Short bowel syndrome (SBS) due to surgical resection for Crohn's disease, ischemia, trauma, necrotizing enterocolitis or other disorders is a major cause of morbidity, mortality and high health care costs in the U.S. Short bowel patients are frequently dependent on parenteral nutrition to meet some or all of their nutritional requirements. Following intestinal resection, the remaining small bowel epithelium mounts an adaptive response that increases villus height, crypt depth and enhances nutrient and electrolyte absorption. The ultimate goal of the proposed studies is to identify interventions that can enhance intestinal adaptation and thus reduce or eliminate dependence on parenteral nutrition. Little is known about specific mediators of the stem cell/proliferative and the functional adaptive response to intestinal resection. Accordingly, a critical unmet need is to understand the signaling pathways (nutritional and microbial) that modulate intestinal stem cell interactions with the local and luminal environments following small bowel resection. We will use cohorts of both pediatric and adult SBS patients to test the overarching hypothesis that SBS patients who successfully wean from TPN manifest shifts in microbial communities associated with altered serum and fecal BA metabolomic profiles and signaling, as well as BA synthesis rates (C4 determination) that predict functional intestinal adaptation.
Aim 1 will test the hypothesis that distinctive microbiome and BA metabolic profiles and compensated BA synthesis are associated with successful intestinal adaptation and permit weaning and independence from (PN).
Aim 2 will test the hypothesis that changes in BA signaling pathways associated with altered gut microbiome, identified in Aim 1, promote gut stem and crypt cell proliferation (CCP), as well as functional and metabolic adaptation. Because adaptation in adults continues for up to 2 years following resection, we will examine the temporal evolution of these metabolic and environmental signaling factors in SBS patients. Accordingly, our overarching objective is to identify key BA metabolomic and metagenomic changes that predict successful adaptation and to use informative preclinical models to identify the mechanisms of BA signaling and stem/CCP and functional adaptation. This objective will be accomplished through two aims.
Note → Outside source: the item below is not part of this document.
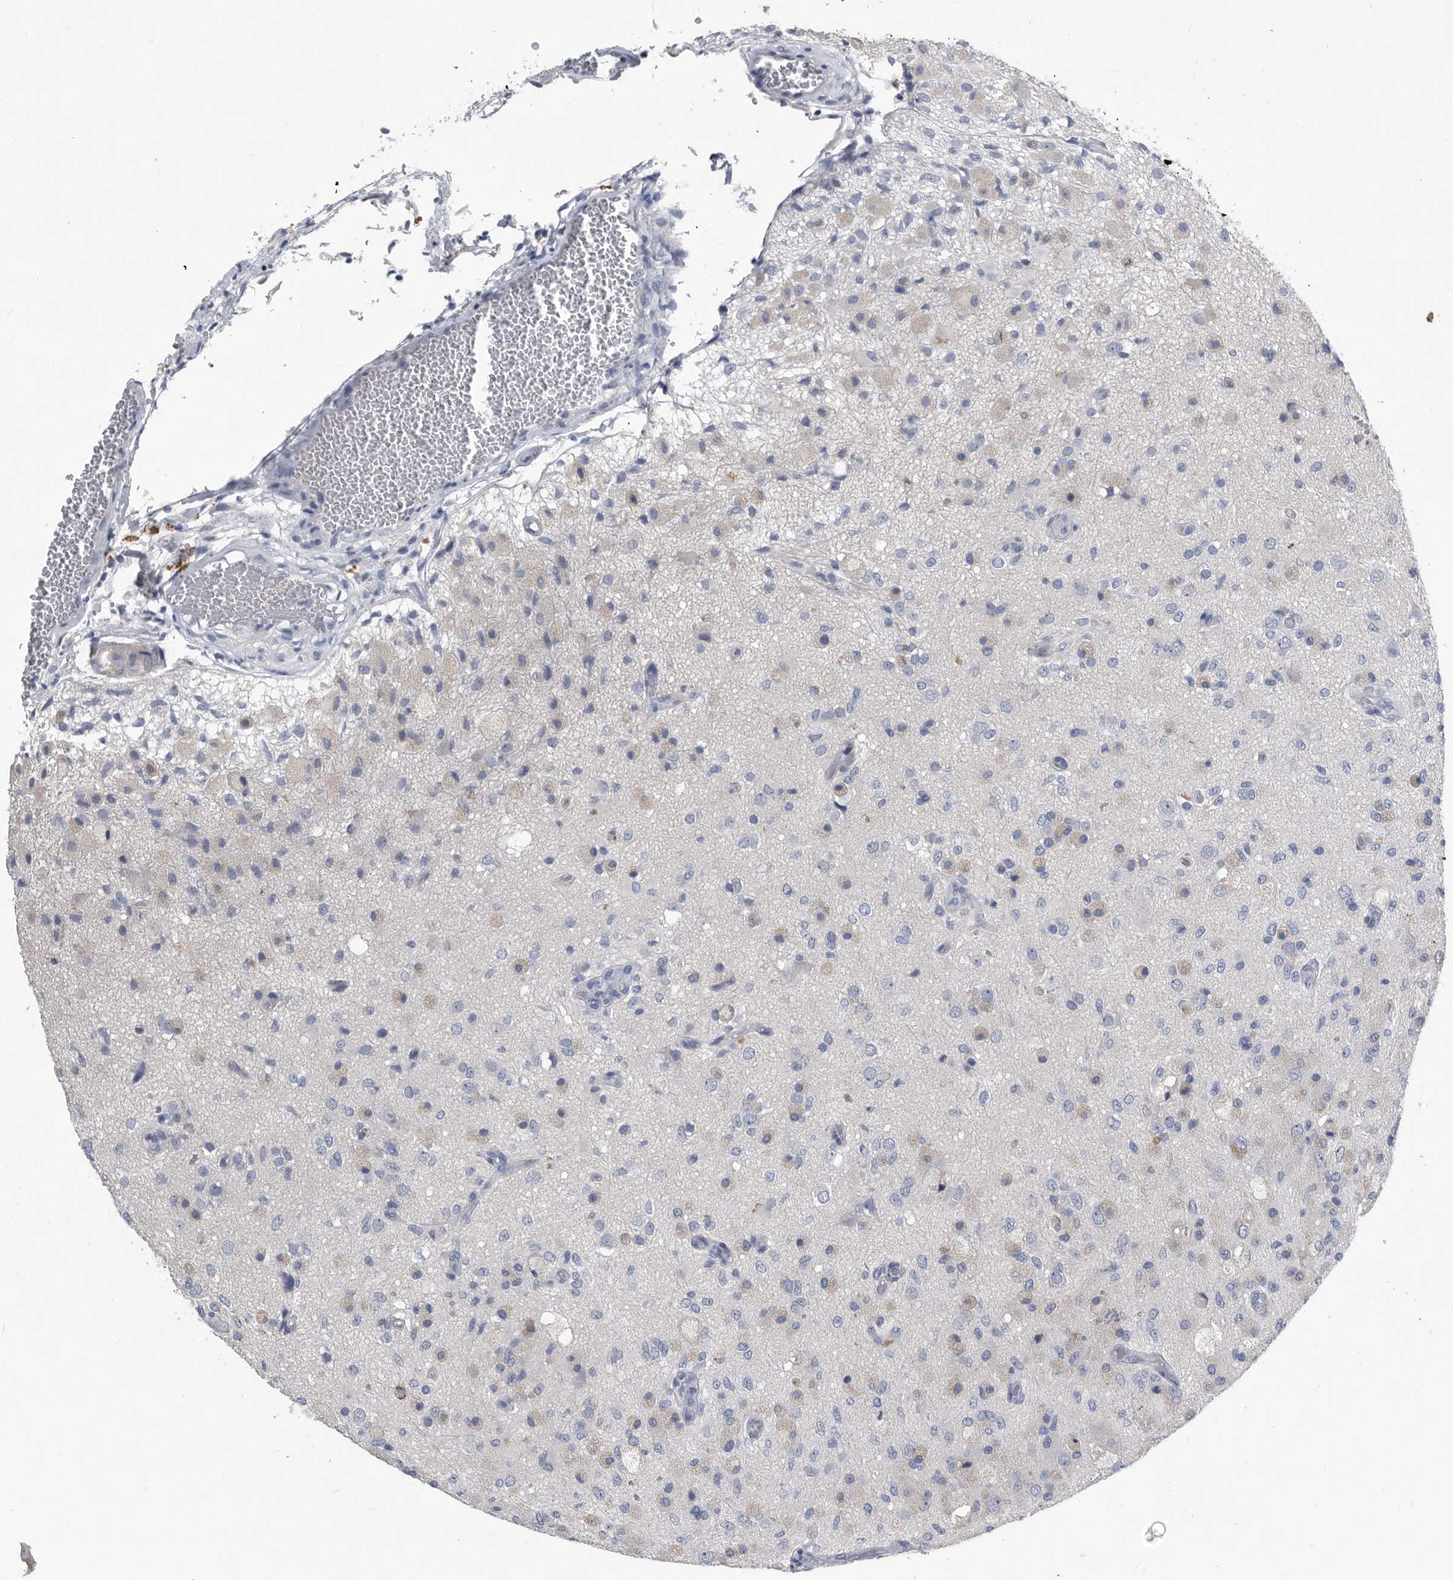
{"staining": {"intensity": "weak", "quantity": "<25%", "location": "cytoplasmic/membranous"}, "tissue": "glioma", "cell_type": "Tumor cells", "image_type": "cancer", "snomed": [{"axis": "morphology", "description": "Normal tissue, NOS"}, {"axis": "morphology", "description": "Glioma, malignant, High grade"}, {"axis": "topography", "description": "Cerebral cortex"}], "caption": "IHC photomicrograph of neoplastic tissue: glioma stained with DAB demonstrates no significant protein expression in tumor cells.", "gene": "BTBD6", "patient": {"sex": "male", "age": 77}}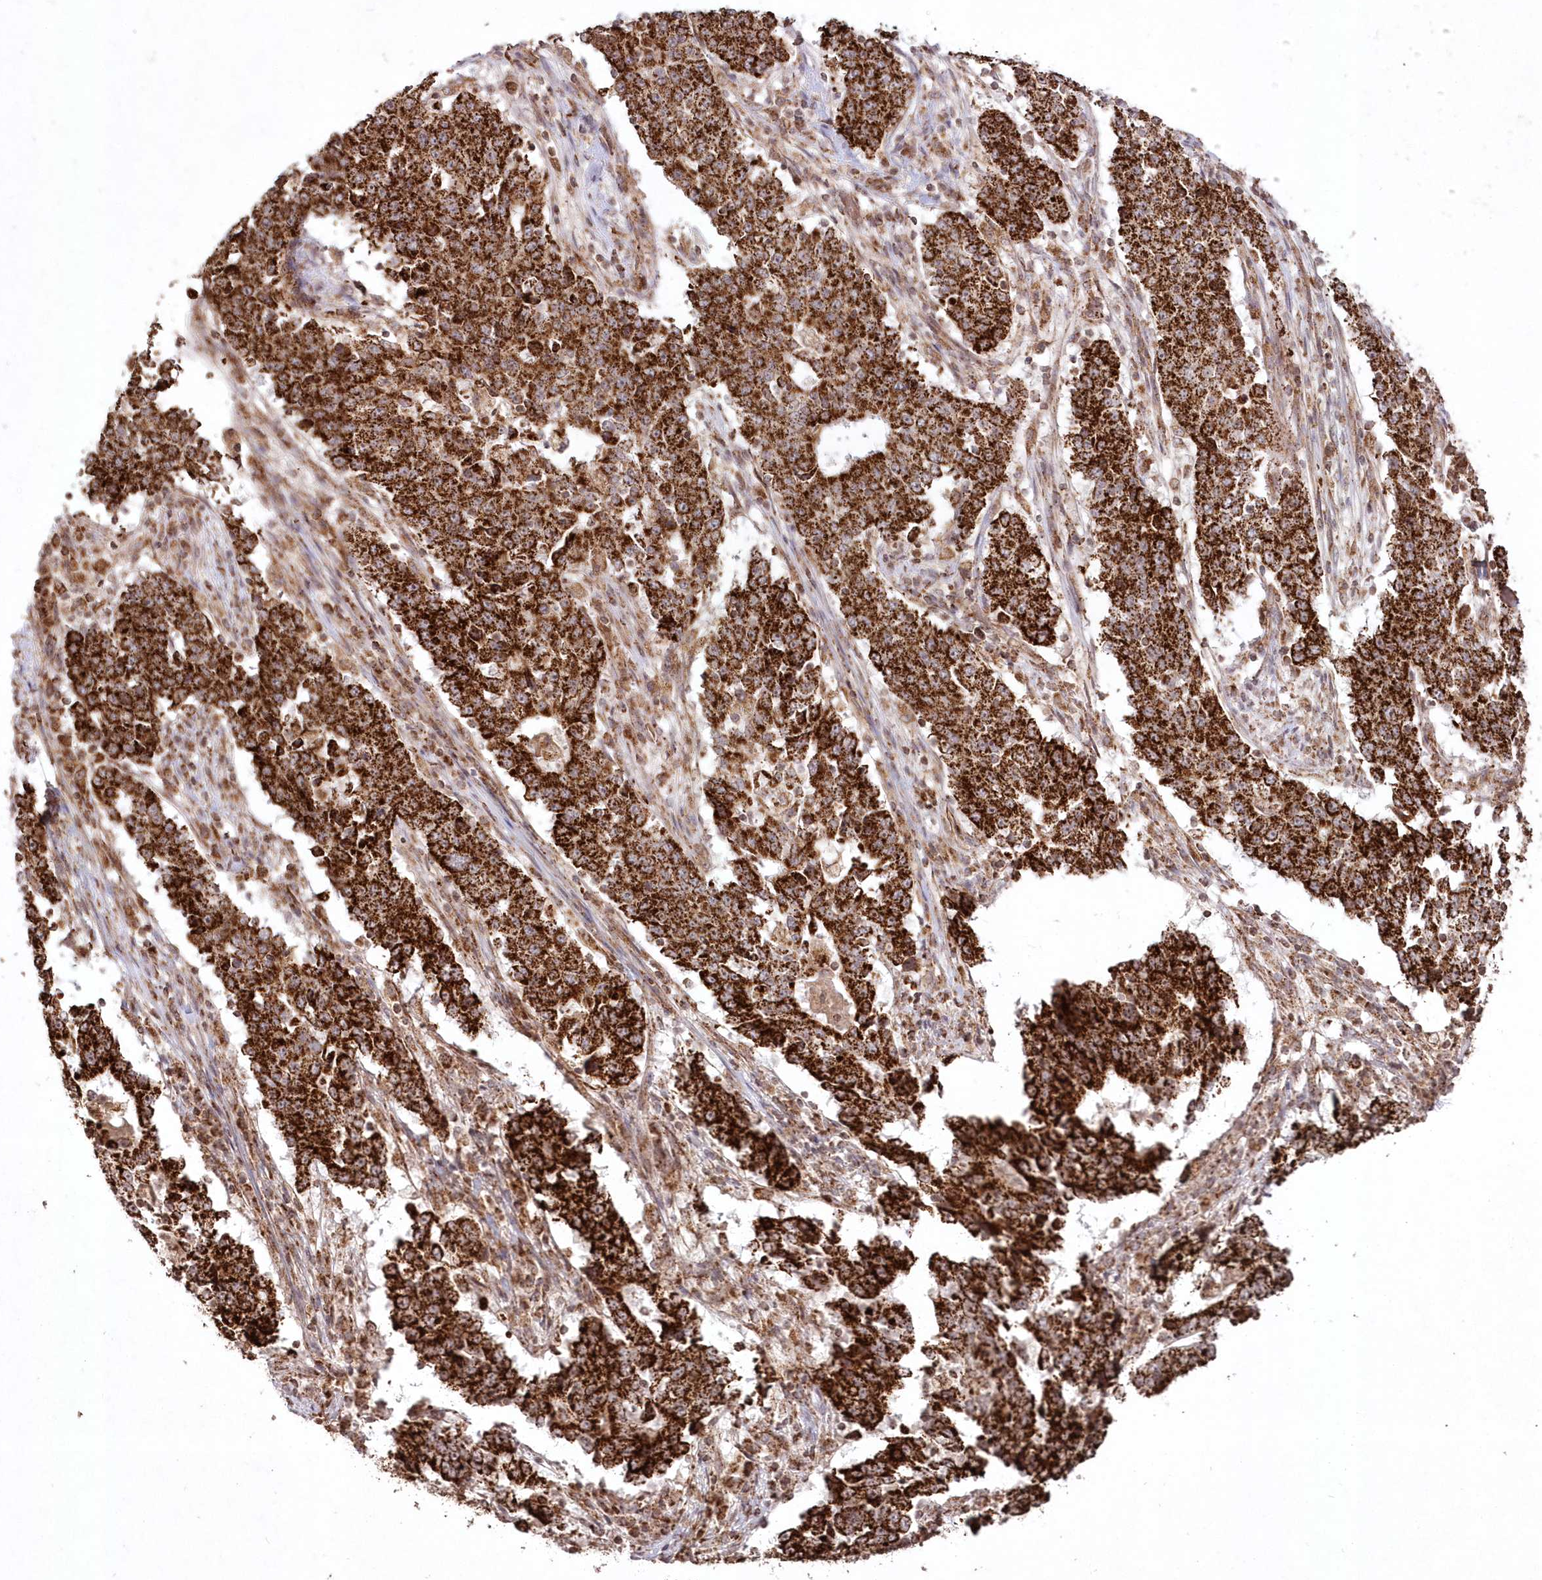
{"staining": {"intensity": "strong", "quantity": ">75%", "location": "cytoplasmic/membranous"}, "tissue": "stomach cancer", "cell_type": "Tumor cells", "image_type": "cancer", "snomed": [{"axis": "morphology", "description": "Adenocarcinoma, NOS"}, {"axis": "topography", "description": "Stomach"}], "caption": "Immunohistochemical staining of adenocarcinoma (stomach) displays high levels of strong cytoplasmic/membranous protein positivity in approximately >75% of tumor cells.", "gene": "LRPPRC", "patient": {"sex": "male", "age": 59}}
Aim 1. Identify metagenomic and BA metabolomic (blood and stool BA species signatures; BA synthesis rates) in pediatric and adult SBS patients for up to two years after small bowel resection, and define their functional relationships with body composition, intestinal stem/crypt cell proliferative responses, and clinical outcomes including independence from PN.
Aim 2. Identify the mechanisms by which changes in the microbiome and the associated shift in BA signaling metabolites modulate morphologic and functional /metabolic adaptation using in vitro stem/enteroid cultures and gnotobiotic mice. Gnotobiotic Lgr5eGFP mice will be gavaged with fecal microbial transplants from patients who wean (adapters) from PN compared to those who cannot wean (non-adapters) and assessed for the ability to harvest energy. Normal and SBS patient stem cell cultures will be incubated with individual and combinations of bile acid metabolites as well as high affinity FXR ligands and assessed for stem cell survival, enteroid growth, budding and morphologic differentiation. Together the proposed studies are significant as they will help to identify modifiable luminal factors and bile acid metabolic pathways that may enhance adaptation and lead to innovative therapies for SBS.
Innovative and health relevance of this proposal This application will examine how gut bacteria and changes in bile acid metabolism influence intestinal growth and adaptation following bowel injury or resection. We will study adult and pediatric patients with short bowel syndrome to understand how gut bacteria and bile acid metabolites predict intestinal adaptation. Additionally, our studies will use gnotobiotic (germ free) mice and human stem cell cultures to understand the pathways and signals responsible for intestinal adaptation.